→ **WHAT THE EXERCISE ASKS**
Below are records. Find each line in them that holds the word "control" and copy it.

Source data
= = = =
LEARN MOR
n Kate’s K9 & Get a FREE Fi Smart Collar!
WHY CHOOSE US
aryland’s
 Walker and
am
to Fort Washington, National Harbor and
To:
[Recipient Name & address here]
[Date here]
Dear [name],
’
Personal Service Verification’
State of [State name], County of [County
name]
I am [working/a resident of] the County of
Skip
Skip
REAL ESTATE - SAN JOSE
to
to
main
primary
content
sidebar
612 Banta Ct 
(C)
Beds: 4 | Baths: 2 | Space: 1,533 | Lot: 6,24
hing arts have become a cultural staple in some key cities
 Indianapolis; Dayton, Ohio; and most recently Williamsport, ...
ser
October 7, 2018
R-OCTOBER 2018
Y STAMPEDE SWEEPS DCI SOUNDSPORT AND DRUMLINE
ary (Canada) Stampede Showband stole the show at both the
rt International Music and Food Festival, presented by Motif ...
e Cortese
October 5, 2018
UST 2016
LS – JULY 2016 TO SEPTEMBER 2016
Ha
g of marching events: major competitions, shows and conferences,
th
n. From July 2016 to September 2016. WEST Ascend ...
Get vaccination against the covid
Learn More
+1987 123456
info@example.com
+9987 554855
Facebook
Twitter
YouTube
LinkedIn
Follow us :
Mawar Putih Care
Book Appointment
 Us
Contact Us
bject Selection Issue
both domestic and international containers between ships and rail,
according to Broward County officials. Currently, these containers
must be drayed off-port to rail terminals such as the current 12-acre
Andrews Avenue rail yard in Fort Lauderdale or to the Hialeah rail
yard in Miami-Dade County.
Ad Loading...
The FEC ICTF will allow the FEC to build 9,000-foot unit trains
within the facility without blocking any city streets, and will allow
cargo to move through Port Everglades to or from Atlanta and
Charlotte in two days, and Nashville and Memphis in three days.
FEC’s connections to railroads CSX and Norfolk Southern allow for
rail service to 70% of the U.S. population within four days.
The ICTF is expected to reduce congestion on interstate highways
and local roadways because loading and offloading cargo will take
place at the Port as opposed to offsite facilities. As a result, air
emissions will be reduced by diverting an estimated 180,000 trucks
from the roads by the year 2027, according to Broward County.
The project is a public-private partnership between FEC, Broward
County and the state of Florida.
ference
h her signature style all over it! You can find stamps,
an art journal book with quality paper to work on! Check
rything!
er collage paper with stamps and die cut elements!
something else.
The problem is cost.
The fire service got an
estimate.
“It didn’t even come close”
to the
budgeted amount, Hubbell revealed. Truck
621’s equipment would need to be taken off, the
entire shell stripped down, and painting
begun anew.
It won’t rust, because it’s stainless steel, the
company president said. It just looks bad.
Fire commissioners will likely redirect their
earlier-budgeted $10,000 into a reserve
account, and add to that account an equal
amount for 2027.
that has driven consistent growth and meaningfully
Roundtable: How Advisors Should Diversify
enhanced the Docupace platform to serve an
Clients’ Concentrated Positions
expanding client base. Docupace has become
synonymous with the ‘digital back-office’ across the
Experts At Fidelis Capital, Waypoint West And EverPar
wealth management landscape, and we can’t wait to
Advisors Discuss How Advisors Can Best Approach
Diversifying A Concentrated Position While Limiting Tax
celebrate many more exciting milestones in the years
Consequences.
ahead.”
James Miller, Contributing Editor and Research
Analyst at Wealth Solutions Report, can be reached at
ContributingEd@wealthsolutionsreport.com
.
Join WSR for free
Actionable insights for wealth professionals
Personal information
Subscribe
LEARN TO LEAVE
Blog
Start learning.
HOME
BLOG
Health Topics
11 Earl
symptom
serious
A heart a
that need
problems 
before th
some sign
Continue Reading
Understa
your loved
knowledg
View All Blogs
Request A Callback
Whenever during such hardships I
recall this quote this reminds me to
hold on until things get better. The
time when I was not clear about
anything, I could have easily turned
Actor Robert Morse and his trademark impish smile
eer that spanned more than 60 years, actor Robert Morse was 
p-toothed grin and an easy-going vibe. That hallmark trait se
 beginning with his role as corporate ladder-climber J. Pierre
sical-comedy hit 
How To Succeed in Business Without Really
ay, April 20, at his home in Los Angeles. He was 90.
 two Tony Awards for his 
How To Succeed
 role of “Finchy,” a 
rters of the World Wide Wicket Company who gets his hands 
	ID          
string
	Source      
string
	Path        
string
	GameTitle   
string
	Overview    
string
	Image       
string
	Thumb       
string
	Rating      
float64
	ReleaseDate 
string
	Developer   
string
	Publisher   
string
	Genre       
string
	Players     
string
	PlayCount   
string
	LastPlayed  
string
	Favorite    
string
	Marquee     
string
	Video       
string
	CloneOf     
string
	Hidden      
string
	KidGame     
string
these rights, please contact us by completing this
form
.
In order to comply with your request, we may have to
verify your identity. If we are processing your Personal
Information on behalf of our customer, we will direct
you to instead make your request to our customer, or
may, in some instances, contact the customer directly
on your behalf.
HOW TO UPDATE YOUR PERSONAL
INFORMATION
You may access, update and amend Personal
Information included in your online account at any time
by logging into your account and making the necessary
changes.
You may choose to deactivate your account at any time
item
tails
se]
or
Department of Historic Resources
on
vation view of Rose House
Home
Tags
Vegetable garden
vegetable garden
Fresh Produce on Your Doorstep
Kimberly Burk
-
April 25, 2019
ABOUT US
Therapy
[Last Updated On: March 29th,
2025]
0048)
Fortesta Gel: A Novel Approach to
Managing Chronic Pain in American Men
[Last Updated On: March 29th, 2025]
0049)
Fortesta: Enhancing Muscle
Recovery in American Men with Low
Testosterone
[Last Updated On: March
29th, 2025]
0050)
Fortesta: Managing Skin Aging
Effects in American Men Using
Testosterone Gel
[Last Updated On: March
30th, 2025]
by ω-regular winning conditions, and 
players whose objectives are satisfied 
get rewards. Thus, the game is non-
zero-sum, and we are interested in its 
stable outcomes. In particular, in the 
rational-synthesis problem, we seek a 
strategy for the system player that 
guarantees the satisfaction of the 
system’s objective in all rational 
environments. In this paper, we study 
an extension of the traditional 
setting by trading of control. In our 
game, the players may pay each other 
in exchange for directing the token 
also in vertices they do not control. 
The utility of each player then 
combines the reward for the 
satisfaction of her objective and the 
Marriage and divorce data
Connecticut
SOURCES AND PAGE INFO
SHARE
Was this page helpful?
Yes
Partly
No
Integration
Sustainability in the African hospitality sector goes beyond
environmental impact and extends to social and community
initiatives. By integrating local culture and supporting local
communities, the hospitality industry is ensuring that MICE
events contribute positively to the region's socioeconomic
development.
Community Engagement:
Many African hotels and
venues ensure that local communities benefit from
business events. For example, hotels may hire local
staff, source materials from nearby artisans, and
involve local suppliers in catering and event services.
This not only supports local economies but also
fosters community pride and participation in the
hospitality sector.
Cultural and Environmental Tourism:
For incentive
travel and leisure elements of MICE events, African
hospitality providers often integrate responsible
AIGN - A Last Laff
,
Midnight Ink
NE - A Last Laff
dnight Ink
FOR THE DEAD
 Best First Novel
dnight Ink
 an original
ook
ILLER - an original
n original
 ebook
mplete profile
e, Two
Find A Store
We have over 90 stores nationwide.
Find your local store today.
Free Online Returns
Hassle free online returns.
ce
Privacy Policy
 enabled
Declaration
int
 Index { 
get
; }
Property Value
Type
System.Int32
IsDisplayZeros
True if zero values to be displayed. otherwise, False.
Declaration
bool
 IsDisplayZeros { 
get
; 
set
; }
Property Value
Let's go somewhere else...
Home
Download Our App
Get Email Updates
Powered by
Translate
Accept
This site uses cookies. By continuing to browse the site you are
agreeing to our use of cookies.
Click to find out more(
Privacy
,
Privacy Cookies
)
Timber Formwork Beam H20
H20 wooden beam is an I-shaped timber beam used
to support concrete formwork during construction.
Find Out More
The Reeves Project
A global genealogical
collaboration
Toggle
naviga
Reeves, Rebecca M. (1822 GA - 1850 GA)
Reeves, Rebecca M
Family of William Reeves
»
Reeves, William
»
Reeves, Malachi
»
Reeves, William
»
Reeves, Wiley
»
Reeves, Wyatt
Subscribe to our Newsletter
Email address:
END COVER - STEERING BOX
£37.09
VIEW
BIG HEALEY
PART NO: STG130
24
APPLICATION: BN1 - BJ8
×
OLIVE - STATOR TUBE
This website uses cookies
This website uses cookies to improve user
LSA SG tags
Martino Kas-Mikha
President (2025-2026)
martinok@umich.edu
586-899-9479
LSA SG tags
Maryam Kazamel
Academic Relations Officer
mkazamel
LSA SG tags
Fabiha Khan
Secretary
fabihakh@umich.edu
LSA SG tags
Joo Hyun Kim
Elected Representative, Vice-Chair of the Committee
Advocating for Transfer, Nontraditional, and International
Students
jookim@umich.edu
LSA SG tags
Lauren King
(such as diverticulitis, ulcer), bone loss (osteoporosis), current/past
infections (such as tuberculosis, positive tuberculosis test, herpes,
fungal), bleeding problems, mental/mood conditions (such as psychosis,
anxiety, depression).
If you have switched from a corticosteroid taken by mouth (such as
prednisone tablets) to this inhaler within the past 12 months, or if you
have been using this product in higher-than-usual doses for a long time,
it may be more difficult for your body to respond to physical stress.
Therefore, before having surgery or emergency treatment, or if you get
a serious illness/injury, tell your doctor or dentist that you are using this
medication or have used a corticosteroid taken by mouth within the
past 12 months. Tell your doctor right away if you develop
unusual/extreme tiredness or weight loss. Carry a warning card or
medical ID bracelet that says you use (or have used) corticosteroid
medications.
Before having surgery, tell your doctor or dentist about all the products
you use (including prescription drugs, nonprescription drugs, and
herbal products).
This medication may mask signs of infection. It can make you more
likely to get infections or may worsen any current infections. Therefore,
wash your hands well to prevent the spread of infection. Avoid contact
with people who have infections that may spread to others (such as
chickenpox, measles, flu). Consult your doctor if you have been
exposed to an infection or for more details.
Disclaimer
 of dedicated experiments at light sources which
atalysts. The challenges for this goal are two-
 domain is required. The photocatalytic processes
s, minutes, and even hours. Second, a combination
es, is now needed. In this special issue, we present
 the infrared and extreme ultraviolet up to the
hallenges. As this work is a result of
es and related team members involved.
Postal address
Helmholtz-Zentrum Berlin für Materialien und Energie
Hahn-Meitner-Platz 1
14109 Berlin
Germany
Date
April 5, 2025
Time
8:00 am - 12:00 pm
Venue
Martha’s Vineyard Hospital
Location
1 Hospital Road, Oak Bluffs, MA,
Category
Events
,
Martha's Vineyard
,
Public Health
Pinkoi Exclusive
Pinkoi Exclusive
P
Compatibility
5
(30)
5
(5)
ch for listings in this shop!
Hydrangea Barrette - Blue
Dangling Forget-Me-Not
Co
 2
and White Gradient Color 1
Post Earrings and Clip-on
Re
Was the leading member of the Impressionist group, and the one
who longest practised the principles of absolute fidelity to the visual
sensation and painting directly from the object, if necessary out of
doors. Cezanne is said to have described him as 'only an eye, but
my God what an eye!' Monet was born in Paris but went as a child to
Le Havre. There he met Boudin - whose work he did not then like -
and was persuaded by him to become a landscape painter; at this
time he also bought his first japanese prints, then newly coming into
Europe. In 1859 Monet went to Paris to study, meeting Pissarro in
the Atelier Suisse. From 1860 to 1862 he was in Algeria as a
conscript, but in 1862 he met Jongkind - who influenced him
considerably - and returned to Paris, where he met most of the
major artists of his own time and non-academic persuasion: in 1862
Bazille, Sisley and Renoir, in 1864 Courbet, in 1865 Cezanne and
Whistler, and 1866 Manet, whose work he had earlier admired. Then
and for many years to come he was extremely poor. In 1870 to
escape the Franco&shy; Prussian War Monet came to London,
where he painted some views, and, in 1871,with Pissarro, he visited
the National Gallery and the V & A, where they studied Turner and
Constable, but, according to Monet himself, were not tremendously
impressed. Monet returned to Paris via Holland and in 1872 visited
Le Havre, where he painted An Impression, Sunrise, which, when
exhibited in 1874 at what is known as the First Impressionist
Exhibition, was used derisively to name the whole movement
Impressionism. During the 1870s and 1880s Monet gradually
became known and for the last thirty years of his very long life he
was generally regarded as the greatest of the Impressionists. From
= = = =
→ **ANSWER BOX**
setting by trading of control. In our 
also in vertices they do not control. 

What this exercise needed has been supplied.